Ванька повернул к берегу, едва сдерживаясь, чтобы не припустить бегом.

Он провел еще два часа, рыская по ограниченному им же самим периметру предполагаемых в древности строений. Этого времени оказалось достаточно, чтобы обнаружить лаз. Интуиция, наметанный глаз, здравый смысл и какой-то непонятный след, словно кто-то уже занимался здесь тем же самым, помогли ему определиться: в этом месте можно лезть под землю.

Это была каверна между камней, куда с трудом можно было протиснуться, но дальше она окультуривалась в аккуратную и вполне просторную дыру куда-то в темноту и неизвестность. Иван затосковал: одному лезть было никак нельзя, против всяческих правил. Но бросать все и ехать домой ждать заработавшегося Суслова — это было свыше всяких сил.
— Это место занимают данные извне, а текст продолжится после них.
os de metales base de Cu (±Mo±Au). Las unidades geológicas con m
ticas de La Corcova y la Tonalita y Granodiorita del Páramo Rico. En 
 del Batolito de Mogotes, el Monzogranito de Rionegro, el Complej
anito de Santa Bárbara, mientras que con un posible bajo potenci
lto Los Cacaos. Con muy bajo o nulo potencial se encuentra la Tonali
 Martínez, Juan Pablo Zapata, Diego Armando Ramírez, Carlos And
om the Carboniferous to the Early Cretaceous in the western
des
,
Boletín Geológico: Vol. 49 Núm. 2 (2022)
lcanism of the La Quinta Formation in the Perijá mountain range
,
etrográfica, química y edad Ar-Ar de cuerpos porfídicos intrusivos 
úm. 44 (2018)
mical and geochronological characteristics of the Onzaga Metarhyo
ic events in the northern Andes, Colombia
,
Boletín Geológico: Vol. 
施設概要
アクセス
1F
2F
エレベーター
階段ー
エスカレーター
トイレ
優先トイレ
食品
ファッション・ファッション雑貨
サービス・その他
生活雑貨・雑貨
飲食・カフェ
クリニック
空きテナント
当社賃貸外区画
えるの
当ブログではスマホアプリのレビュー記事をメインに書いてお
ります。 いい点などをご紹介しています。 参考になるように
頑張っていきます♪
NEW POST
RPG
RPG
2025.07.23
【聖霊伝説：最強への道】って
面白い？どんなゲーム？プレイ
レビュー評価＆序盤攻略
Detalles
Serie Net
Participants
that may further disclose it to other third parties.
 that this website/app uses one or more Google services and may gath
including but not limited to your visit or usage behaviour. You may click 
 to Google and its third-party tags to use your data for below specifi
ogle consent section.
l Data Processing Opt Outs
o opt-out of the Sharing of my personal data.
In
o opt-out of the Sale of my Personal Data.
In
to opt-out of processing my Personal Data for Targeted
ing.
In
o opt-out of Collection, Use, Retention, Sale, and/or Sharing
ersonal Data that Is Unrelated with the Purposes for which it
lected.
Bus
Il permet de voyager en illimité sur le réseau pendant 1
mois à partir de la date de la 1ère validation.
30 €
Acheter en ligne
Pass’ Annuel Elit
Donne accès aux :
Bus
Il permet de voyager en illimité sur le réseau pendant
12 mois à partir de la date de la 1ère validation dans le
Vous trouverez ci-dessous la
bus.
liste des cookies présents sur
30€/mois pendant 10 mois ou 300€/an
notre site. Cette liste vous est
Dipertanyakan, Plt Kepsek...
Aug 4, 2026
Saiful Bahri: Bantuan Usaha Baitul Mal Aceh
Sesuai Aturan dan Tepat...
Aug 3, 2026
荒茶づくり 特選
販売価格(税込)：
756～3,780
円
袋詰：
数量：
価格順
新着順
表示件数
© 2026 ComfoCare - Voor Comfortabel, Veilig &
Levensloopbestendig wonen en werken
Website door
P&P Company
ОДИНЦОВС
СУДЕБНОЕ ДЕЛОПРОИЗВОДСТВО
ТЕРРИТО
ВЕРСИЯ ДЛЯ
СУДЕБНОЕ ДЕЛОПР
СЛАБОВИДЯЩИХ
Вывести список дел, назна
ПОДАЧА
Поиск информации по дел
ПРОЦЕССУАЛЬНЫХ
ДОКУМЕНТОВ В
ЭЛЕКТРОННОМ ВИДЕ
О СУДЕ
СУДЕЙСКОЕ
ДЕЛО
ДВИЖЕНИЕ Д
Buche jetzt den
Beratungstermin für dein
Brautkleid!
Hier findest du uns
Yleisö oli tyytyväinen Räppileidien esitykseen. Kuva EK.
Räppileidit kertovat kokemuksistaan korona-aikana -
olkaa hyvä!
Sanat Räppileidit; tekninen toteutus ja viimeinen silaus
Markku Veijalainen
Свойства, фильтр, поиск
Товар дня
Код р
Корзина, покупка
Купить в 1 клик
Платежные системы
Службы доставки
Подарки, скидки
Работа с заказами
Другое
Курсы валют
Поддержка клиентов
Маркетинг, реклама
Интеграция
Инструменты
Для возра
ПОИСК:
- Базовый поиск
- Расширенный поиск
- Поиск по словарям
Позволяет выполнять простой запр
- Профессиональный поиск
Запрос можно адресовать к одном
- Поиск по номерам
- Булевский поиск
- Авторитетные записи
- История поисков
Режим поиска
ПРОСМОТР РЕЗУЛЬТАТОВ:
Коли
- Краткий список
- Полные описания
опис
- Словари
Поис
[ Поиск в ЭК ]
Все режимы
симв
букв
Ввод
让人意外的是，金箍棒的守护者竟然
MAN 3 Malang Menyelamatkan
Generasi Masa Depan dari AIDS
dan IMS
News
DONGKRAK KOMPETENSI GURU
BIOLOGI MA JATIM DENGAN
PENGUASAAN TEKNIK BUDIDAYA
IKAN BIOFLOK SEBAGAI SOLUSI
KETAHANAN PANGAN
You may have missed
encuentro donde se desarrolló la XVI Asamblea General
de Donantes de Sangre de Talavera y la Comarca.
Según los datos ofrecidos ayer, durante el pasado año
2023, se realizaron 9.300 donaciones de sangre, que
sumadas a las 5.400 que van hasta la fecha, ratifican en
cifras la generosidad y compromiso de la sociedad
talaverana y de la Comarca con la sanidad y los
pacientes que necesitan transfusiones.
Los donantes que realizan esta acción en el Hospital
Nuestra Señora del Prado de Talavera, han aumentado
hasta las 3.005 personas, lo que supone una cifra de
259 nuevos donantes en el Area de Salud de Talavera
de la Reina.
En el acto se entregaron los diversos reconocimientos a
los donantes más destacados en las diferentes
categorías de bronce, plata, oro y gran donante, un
«Ладно», — подумал он. — «Просто посмотрю, куда идет ход, и вернусь обратно. Не засыплет же его, право слово, если за столько лет не засыпало! К тому же кто-то ведь уже лазил сюда совсем недавно. Кто-то лазил?»

Ванадий опешил от того, что на уровне подсознания уже согласился: он здесь не первый. Хотя, если бы его попросили указать следы, подтверждающие такие домыслы, он бы, наверно, этого сделать не смог.

Облачившись в свой «боевой» комбинезон и самым тщательным образом проверив свое снаряжение, Иван полез под землю.